Q: Do you really think the media industry is moving into education and bringing its big-budget standards with it?

A: I think so, and I don’t know whether it’s necessarily a good thing. There’s a tendency to make jazzy educational software that’s very uniform and therefore just like school. I’d like to see a company develop software for rebellious kids who don’t want to go to school.

Q: What kinds of technologies do you think could be used to foster education in the future?

A: I think there will be more things that allow children to develop in ways congruent with their own personalities, to learn in a more individual way.

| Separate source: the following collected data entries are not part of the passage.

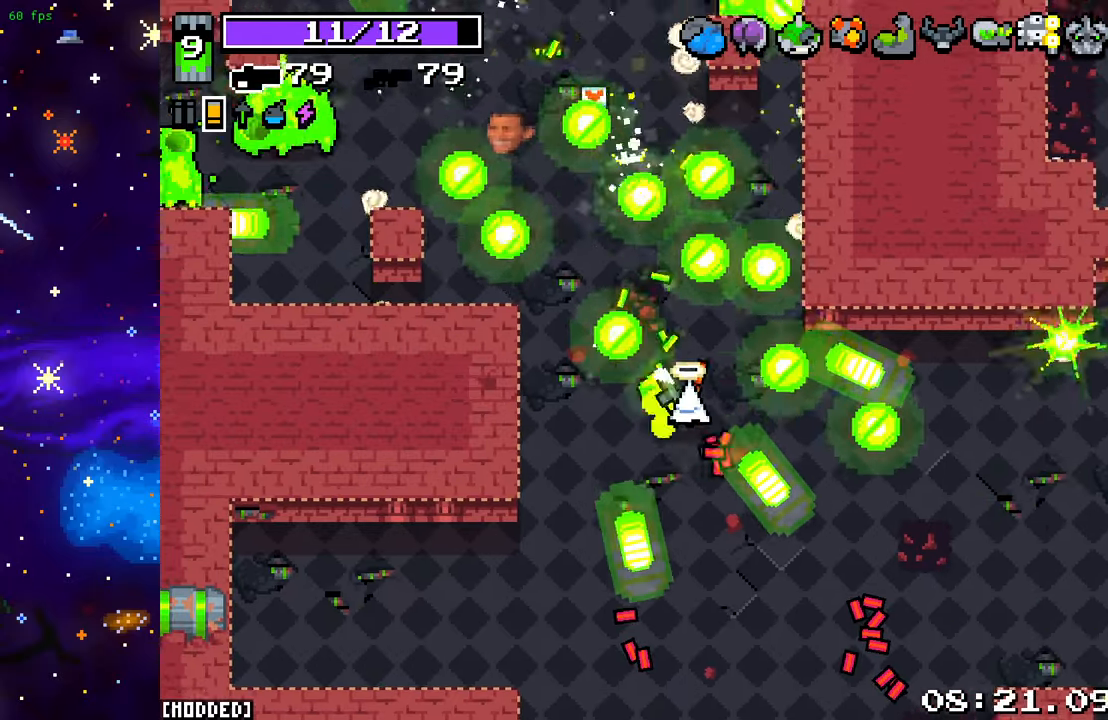
{"buttons": [], "left_stick": "left", "right_stick": "up-left", "events": [[67, "left_stick", "up"], [183, "left_stick", "up-left"], [383, "left_stick", "left"]]}
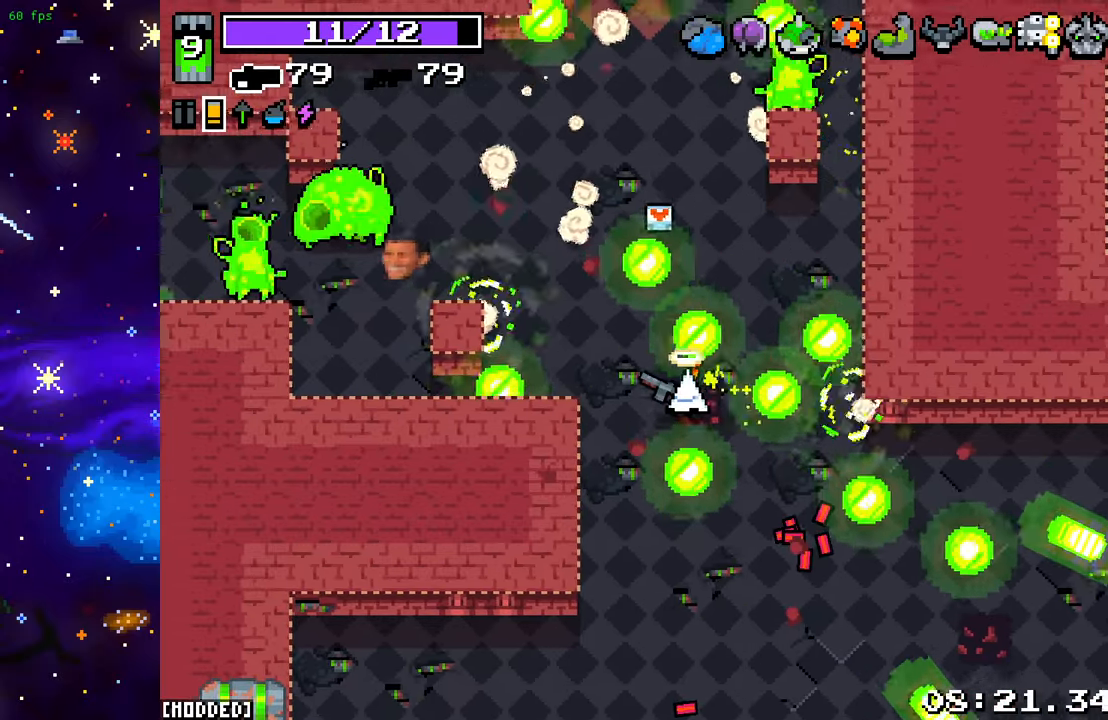
{"buttons": ["L2"], "left_stick": "up-left", "right_stick": "up-left", "events": [[167, "left_stick", "up-left"], [433, "L2", "down"]]}
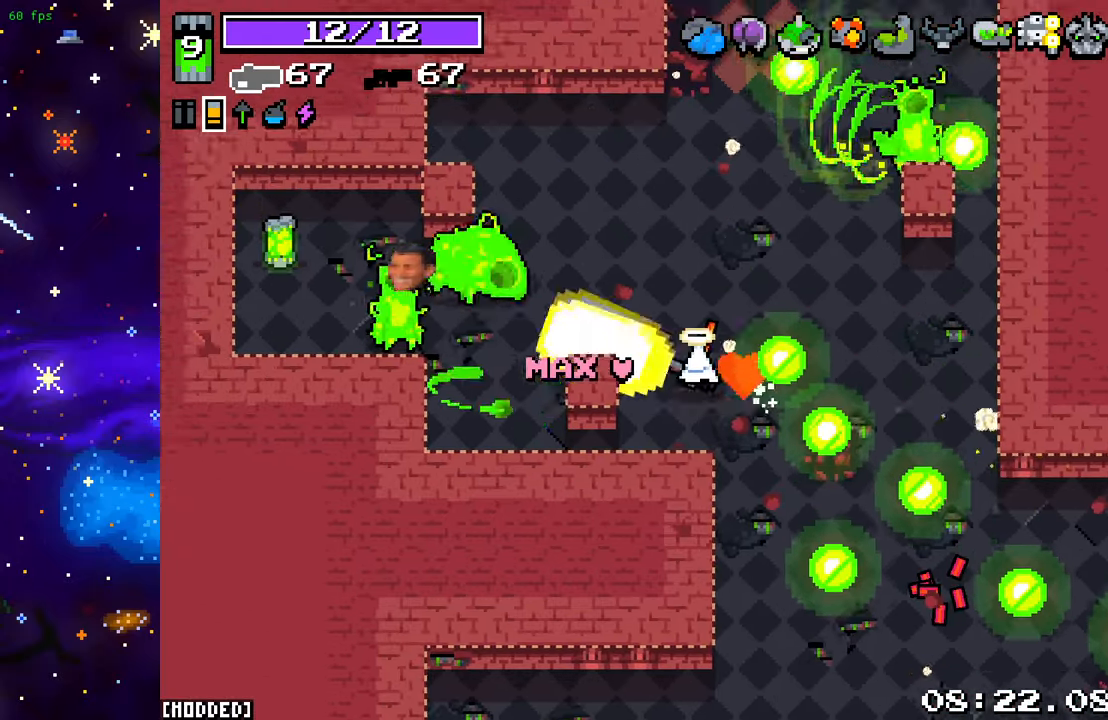
{"buttons": [], "left_stick": "up-left", "right_stick": "down-left", "events": [[117, "L2", "up"], [150, "right_stick", "left"], [483, "right_stick", "down-left"]]}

I think computers will be little things you can put in your pocket or build into a Lego model or other toy to make it intelligent, so you can program it to clean your house, feed your pet when you’re not there, or amuse your biological cat or dog.


SEYMOUR PAPERT

— 1928: Born March 1 in Pretoria.

— 1949: BA mathematics and philosophy, University of Witwatersrand.

— 1952: Ph.D. in mathematics, University of Witwatersrand, and Ph.D. in mathematics, Cambridge University.

— 1954-56: Research scholar at the Royal Commission for the Exhibition of 1851; held at St. John’s College, Cambridge, England.

— 1958-63: Member of the International Center of Genetic Epistemology at the University of Geneva, Switzerland.

— 1963: Marries Androula Christofides, psychologist.

— 1964: Daughter Artemis is born.

— 1963-67: Research associate, Electrical Engineering Dept., MIT.


1968-80: Professor of applied mathematics, MIT. — 1971: Divorced from Androula Christofides.

— 1977: Marries Sherry Turkle, professor of sociology, MIT.

— 1980-81: Guggenheim Memorial Foundation Fellow.

— 1981: Marconi International Fellowship Award.

— 1982-83: Scientific director, World Center for Computer Studies and Human Resources, Paris, France.

— 1983-85: Professor of mathematics and education, Dept. of Arts and Media Technology, MIT.

— 1985: Divorced from Sherry Turkle.

— 1985-present: LEGO Professor of Learning Research, Epistemology and Learning, MIT.

— 1992: Marries Suzanne Massie, fellow at the Davis Center for Russian Studies, Harvard.